In this table, the weather condition corresponds to heavy snow. We assumed an increasing rate by multiplying roadway capacity by speed, because the reference model does not have independent measurements for these factors. That is why, we define a new value called the increasing rate. Equation 9 defines and calculates the increasing rate based on Table 3

$$\text{Increasing rate}=\frac{{t}_\text{heavy snow}}{{t}_\text{reference}}=\frac{0.75*0.85}{1.0*1.0}=0.63.$$
(9)

Also, the increasing rate can be directly calculated using the reference model, since PRISM-EC is able to provide the assembly time through simulations. Equation 10 shows the increasing rate based on the simulation results

$$\frac{{t}_\text{heavy snow}}{{t}_\text{reference}}=\frac{28 \, \text{min}}{40 \, \text{min}}=0.70.$$
(10)

The simulation results demonstrate an increasing rate of 0.7. Furthermore, the relative error between the reported data and the simulation results is approximately within 10%. This value indicates that our simulation results are closely aligned with the reported values. This finding signifies an acceptable range, validating the effectiveness of the simulation process.

Conclusions

In this study, we aimed to obtain the distribution of emergency staff assembly times for agents during a white emergency, a type of radiation emergency. We investigated the types of emergency organizations involved in a radiation emergency and the factors that could affect their emergency staff assembly times. Additionally, we sought to randomly generate these factors.

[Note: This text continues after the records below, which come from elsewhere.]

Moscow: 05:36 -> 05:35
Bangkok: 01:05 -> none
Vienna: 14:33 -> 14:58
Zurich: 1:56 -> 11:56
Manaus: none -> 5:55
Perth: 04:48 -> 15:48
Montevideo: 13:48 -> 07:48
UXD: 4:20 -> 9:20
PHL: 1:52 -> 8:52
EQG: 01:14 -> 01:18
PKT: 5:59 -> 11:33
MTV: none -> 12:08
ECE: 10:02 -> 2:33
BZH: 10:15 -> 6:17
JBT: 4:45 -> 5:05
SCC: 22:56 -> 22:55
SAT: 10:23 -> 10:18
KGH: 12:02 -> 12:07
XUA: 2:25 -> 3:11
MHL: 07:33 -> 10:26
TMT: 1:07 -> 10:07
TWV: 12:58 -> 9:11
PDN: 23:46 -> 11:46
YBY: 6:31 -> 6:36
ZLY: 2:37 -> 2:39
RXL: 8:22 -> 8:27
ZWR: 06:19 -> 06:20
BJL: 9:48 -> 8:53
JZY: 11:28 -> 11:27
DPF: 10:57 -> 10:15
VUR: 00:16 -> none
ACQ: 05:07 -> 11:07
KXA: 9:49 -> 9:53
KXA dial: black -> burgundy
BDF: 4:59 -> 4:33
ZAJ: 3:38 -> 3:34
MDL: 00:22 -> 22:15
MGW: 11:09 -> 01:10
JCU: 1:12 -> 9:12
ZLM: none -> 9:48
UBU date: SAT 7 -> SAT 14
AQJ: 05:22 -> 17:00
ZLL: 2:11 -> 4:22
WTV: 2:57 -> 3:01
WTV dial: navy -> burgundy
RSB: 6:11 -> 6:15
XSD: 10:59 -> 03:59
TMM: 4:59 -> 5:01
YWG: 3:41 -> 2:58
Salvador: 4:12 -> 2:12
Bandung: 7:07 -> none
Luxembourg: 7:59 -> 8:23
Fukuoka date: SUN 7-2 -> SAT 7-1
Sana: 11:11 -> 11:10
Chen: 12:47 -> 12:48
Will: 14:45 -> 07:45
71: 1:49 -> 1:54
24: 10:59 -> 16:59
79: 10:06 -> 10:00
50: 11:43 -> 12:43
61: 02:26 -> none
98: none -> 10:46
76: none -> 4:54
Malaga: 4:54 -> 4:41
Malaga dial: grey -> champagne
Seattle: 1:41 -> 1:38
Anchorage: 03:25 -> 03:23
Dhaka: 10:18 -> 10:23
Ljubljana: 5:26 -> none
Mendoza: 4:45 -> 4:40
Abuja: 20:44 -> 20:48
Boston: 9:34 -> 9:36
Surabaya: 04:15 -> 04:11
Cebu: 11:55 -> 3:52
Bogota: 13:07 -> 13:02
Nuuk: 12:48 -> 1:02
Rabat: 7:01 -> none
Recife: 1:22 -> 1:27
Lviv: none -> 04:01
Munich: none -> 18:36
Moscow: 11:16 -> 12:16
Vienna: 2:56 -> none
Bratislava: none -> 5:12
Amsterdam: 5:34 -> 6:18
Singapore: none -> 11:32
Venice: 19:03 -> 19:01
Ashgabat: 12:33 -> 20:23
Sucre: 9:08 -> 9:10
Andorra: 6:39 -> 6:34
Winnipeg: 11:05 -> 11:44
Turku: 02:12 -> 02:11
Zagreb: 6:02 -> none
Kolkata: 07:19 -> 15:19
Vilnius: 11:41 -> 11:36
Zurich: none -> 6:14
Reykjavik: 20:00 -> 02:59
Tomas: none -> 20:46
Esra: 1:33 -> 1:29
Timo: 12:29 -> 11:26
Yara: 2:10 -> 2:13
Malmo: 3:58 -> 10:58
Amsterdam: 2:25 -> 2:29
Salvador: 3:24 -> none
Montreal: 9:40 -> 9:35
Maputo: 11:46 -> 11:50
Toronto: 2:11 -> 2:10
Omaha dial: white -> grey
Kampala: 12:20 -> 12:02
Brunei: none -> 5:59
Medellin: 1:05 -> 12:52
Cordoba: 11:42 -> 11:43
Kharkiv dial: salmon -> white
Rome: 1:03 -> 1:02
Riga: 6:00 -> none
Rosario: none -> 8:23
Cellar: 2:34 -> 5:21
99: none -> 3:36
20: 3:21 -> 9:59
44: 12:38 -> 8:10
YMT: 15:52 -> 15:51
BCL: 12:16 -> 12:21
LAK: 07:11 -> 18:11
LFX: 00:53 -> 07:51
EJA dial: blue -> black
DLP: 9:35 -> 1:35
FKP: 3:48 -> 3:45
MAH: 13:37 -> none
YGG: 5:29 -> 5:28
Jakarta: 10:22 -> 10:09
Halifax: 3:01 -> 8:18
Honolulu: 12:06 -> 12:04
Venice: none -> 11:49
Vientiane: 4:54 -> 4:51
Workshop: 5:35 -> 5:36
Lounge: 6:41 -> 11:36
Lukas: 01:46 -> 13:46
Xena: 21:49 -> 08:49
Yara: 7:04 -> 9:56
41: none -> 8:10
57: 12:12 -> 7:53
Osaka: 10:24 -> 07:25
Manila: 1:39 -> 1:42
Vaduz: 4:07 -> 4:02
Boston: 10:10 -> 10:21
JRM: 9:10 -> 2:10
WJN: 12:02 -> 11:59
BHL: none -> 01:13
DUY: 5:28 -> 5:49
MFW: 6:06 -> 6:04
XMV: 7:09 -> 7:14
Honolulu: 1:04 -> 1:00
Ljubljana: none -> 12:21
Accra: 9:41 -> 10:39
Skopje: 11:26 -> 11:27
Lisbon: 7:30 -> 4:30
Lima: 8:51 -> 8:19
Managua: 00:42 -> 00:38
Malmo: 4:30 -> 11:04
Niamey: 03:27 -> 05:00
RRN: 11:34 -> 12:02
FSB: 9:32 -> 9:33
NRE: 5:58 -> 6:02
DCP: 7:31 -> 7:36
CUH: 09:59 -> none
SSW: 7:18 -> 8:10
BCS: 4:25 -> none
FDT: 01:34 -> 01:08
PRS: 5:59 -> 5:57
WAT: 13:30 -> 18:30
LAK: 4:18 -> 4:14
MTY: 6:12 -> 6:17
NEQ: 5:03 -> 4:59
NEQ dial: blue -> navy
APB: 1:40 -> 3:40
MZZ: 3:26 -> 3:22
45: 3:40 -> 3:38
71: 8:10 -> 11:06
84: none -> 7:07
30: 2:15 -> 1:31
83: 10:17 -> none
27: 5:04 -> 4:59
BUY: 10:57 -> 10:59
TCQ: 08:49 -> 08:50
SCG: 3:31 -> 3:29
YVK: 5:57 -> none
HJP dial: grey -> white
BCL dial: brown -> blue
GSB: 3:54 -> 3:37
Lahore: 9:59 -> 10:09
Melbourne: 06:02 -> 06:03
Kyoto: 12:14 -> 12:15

Utilizing an agent-based model, we modified the PRISM, to develop an emergency staff assembly simulation (PRISM-EC). To modify the program, we laid the groundwork through a basic preparation process while applying traffic and path-finding models. We also developed a reference model. Using commercial GPS data and Korea Meteorological Administration data, we aimed to significantly improve the objectivity and reliability, which are considered the biggest weaknesses of the current agent-based model. We ran two simple example models using the developed simulation to derive distributions. The results indicated that it was possible to assemble emergency staff within a 3 h timeframe, although no dramatic results were obtained.

Looking ahead, we wish to introduce future topics of interest. By incorporating these results into the reference case, we believe that the program can be effectively used to verify the distribution of emergency staff assembly times in extreme situations where actual drills are difficult. Additionally, we plan to include more diverse factors affecting the emergency staff assembly times of agents to create a more realistic model. Moreover, we aim to further develop this simulation to explore ways to enhance safety in response to multi-unit nuclear power plant accidents. Finally, completing the currently incomplete reference case is the ultimate goal of this research.

Currently, the verification process for our software (PRISM-EC) has only been conducted on a single aspect. However, we aim to demonstrate that it is capable of continuous updates by incorporating real data. In future work, we plan to compare the figures presented in NUREG-CR7002 with actual data to develop an extensible software capable of producing reliable results under all conditions.